▶ _Directions for this task_: Take the material below and reproduce, word for word, only the lines from the line with "We thank R." through the line with "69 (10), 453–459.".

▶ _Data to process_:
——————————
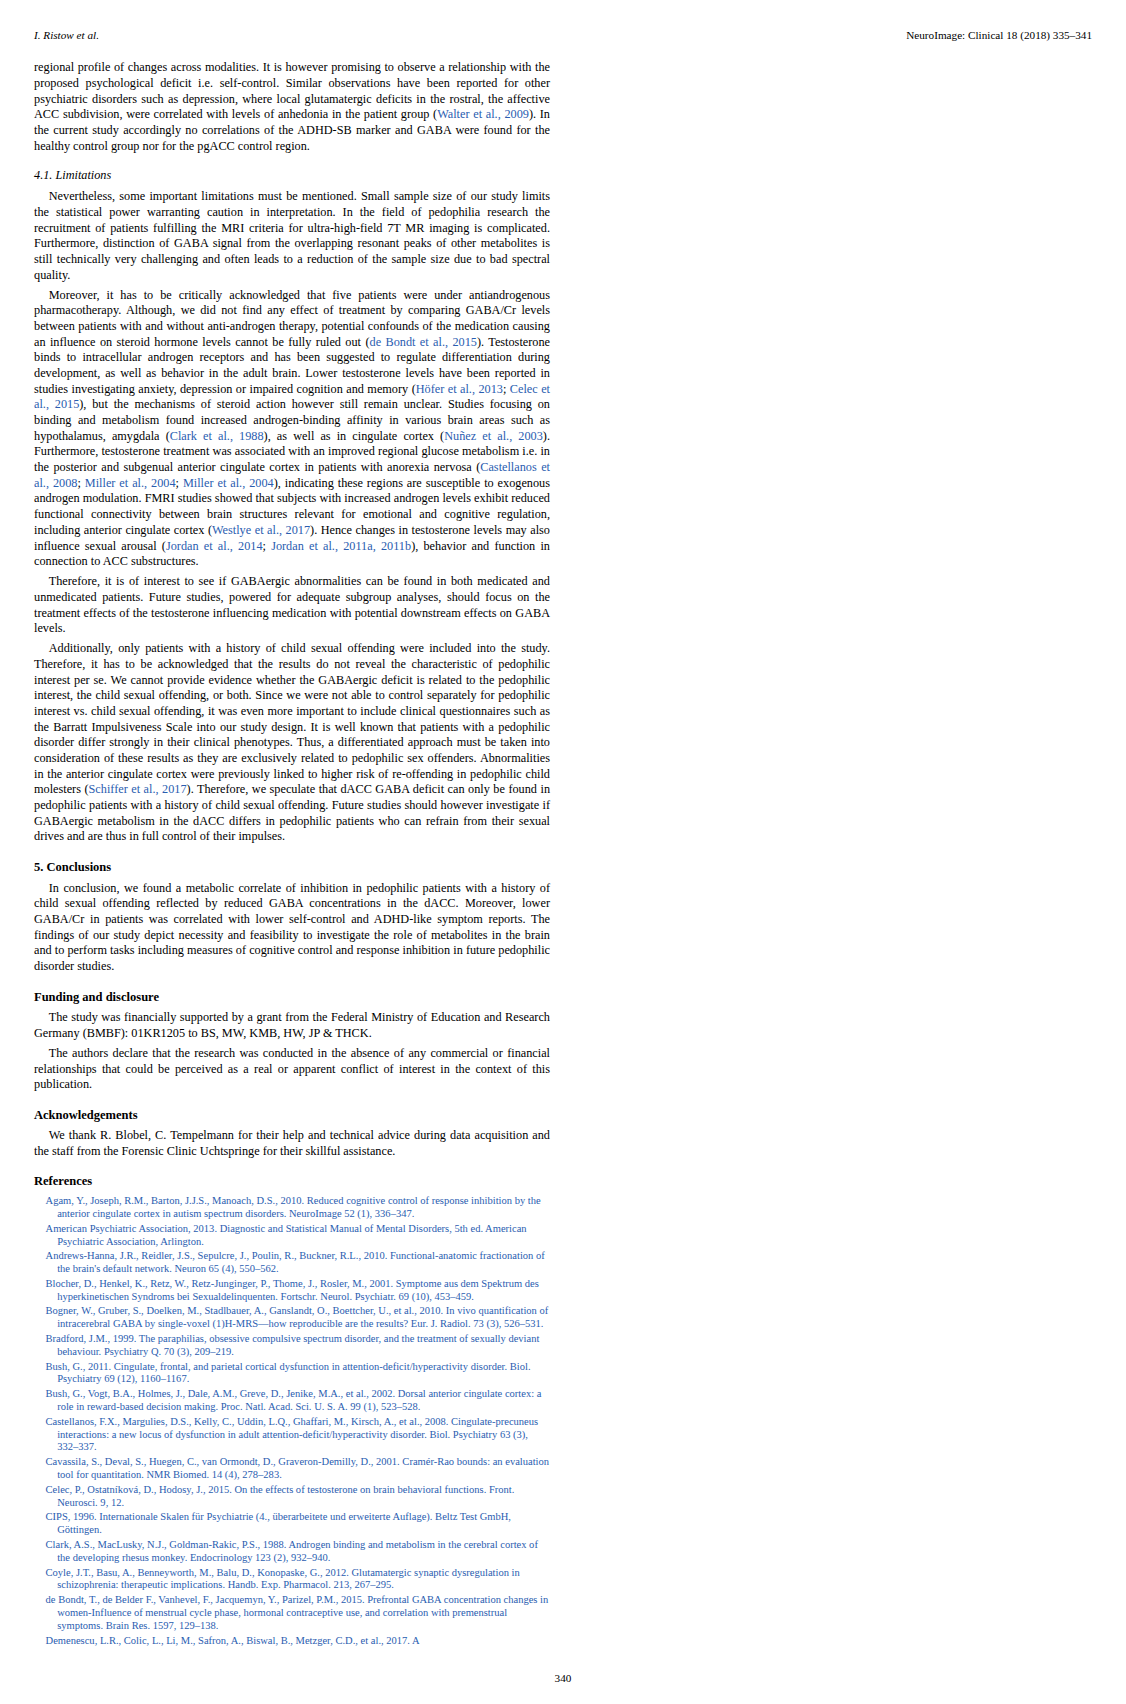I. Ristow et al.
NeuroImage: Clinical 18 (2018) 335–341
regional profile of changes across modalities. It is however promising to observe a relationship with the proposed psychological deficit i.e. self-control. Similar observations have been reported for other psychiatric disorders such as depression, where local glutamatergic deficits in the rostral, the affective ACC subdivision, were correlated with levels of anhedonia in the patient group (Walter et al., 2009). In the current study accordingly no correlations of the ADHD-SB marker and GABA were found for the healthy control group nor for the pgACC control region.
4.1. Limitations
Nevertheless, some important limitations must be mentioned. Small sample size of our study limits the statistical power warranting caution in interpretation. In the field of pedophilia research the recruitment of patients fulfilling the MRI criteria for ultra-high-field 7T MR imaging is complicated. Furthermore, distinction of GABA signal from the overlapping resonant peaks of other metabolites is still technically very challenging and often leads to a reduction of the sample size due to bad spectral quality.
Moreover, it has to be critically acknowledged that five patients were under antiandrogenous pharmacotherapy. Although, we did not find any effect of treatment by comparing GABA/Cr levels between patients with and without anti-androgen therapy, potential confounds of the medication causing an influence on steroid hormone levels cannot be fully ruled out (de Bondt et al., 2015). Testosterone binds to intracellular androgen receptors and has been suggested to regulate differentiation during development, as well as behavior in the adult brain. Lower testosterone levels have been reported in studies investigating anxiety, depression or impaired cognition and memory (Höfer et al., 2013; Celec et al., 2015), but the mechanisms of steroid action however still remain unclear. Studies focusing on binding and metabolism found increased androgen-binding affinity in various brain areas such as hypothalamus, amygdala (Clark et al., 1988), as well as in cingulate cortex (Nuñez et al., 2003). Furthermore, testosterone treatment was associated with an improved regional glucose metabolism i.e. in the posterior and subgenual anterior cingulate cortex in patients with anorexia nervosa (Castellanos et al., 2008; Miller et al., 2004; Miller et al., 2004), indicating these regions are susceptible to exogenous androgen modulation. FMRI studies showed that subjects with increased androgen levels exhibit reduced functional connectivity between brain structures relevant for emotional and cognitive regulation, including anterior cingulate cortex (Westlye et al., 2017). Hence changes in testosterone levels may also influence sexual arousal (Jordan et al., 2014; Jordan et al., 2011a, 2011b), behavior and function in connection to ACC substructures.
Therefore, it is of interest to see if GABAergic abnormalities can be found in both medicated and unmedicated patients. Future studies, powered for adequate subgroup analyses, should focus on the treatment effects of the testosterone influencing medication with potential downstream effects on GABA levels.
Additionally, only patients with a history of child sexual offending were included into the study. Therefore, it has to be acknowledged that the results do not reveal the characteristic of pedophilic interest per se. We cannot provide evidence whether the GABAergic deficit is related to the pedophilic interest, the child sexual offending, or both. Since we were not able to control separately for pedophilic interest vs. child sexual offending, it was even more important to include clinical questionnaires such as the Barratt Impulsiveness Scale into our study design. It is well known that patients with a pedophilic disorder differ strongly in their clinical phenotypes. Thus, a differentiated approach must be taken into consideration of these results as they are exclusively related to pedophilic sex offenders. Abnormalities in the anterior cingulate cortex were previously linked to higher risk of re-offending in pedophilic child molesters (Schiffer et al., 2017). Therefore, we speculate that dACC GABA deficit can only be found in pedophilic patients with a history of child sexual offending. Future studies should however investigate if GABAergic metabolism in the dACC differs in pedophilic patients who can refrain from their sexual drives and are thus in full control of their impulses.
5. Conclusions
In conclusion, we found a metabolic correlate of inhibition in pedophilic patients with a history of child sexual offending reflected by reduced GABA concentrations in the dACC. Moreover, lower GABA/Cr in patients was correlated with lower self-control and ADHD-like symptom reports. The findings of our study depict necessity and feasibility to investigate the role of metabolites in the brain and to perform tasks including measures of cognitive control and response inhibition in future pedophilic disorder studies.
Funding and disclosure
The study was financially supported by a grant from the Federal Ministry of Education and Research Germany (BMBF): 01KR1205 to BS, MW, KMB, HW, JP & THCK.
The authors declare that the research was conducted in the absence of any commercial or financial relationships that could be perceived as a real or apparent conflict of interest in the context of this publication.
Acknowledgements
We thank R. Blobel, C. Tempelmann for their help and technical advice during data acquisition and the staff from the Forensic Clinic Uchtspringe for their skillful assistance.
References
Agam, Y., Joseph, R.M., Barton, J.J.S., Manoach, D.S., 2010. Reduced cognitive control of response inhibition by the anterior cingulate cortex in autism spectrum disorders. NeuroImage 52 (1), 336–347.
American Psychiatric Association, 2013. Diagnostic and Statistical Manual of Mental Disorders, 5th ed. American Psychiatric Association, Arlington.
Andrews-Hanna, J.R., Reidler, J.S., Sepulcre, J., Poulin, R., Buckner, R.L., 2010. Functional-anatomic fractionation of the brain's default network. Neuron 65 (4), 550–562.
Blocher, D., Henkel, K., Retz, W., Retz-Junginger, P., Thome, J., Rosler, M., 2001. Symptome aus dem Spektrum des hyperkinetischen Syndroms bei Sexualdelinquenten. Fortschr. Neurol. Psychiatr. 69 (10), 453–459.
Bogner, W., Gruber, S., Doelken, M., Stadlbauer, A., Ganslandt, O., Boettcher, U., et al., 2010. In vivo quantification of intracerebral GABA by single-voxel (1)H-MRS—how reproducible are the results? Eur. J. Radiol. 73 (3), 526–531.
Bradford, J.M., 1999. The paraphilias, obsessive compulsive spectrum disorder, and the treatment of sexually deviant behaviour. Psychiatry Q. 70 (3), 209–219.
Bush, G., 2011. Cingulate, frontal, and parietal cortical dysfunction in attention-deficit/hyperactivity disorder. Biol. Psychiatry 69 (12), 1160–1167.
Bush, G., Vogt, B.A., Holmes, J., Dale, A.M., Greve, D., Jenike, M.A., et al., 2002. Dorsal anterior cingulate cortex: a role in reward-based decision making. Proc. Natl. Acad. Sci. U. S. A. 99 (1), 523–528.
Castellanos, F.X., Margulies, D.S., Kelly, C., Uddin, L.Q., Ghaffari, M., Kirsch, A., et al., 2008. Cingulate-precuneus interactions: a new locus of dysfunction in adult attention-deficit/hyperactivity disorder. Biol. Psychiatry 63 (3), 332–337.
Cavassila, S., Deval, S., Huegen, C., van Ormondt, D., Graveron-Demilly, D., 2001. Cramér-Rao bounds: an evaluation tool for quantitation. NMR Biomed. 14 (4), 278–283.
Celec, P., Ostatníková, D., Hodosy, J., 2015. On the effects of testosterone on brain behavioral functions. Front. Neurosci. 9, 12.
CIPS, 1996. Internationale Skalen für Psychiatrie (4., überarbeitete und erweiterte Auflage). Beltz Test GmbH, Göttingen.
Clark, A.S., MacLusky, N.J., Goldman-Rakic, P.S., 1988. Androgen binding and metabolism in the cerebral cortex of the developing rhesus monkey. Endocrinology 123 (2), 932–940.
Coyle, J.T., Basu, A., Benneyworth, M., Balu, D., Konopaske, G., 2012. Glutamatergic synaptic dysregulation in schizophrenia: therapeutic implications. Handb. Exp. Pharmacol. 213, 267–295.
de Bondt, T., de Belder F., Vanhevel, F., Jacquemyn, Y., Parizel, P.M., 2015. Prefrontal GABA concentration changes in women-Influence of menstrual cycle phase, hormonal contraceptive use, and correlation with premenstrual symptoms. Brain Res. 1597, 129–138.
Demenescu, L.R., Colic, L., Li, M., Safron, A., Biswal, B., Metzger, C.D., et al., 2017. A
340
——————————
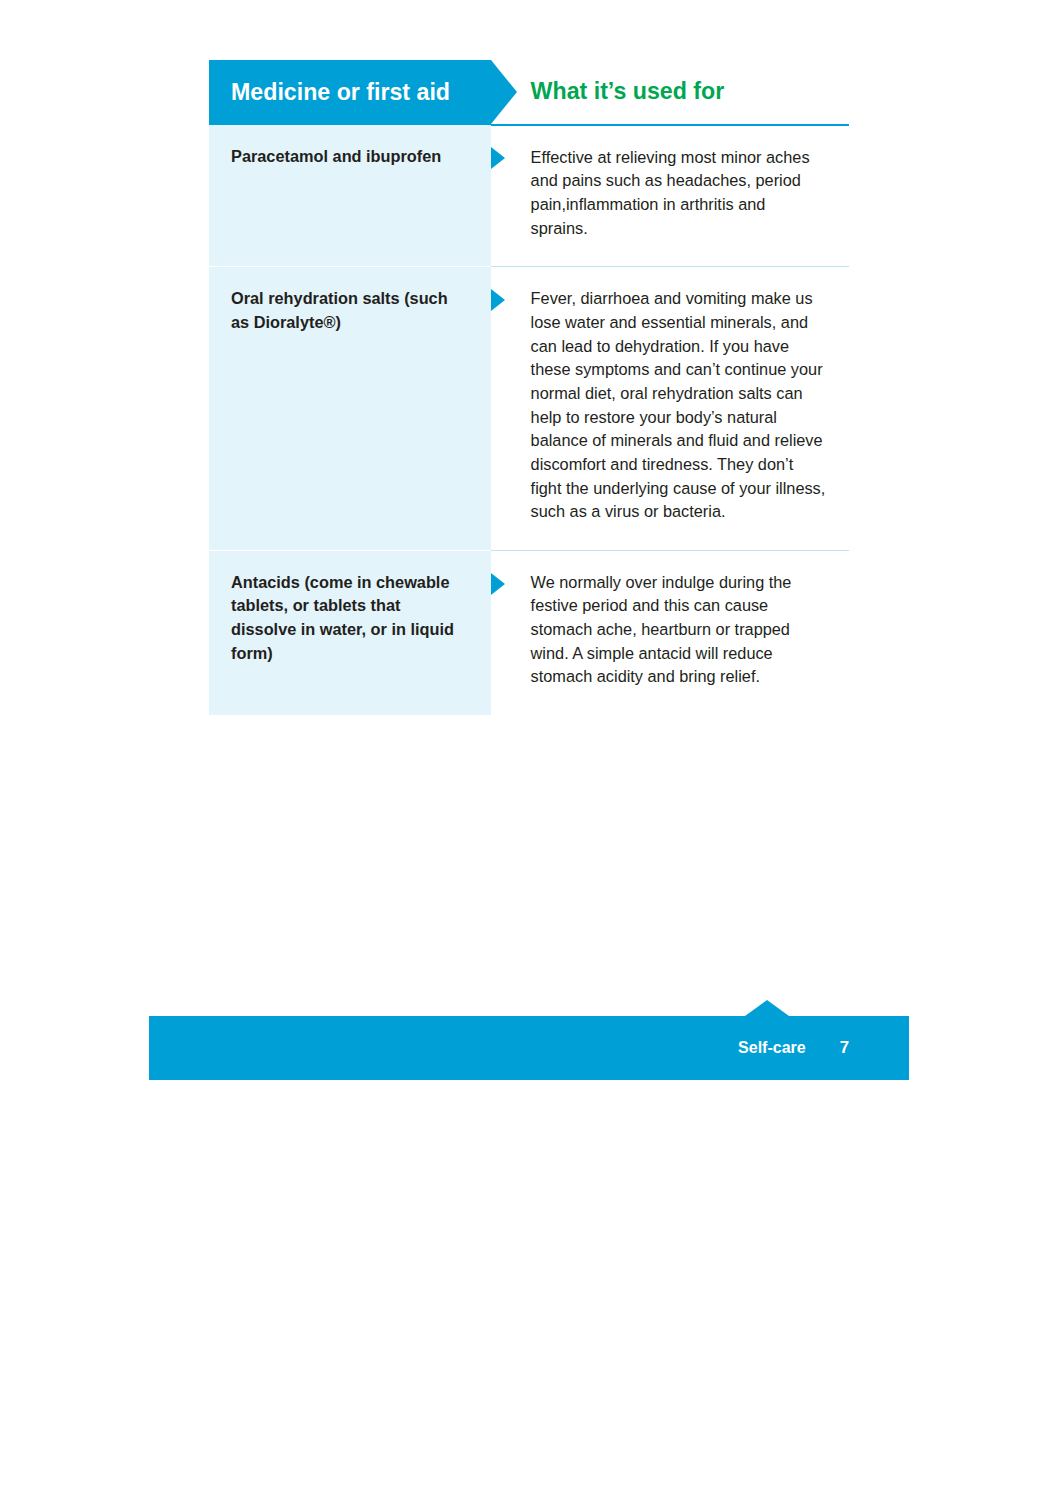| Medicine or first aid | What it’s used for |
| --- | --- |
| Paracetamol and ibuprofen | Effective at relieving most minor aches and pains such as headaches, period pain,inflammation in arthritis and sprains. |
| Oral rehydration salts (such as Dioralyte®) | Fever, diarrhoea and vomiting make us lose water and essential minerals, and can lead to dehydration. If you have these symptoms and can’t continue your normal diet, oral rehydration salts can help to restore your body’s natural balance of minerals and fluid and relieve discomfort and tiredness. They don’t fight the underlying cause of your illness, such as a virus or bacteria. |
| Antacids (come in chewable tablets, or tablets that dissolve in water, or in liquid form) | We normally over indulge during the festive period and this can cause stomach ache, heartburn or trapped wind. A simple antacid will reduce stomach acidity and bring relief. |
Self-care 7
——————————
▶ _Solution_:
We thank R. Blobel, C. Tempelmann for their help and technical advice during data acquisition and the staff from the Forensic Clinic Uchtspringe for their skillful assistance.
References
Agam, Y., Joseph, R.M., Barton, J.J.S., Manoach, D.S., 2010. Reduced cognitive control of response inhibition by the anterior cingulate cortex in autism spectrum disorders. NeuroImage 52 (1), 336–347.
American Psychiatric Association, 2013. Diagnostic and Statistical Manual of Mental Disorders, 5th ed. American Psychiatric Association, Arlington.
Andrews-Hanna, J.R., Reidler, J.S., Sepulcre, J., Poulin, R., Buckner, R.L., 2010. Functional-anatomic fractionation of the brain's default network. Neuron 65 (4), 550–562.
Blocher, D., Henkel, K., Retz, W., Retz-Junginger, P., Thome, J., Rosler, M., 2001. Symptome aus dem Spektrum des hyperkinetischen Syndroms bei Sexualdelinquenten. Fortschr. Neurol. Psychiatr. 69 (10), 453–459.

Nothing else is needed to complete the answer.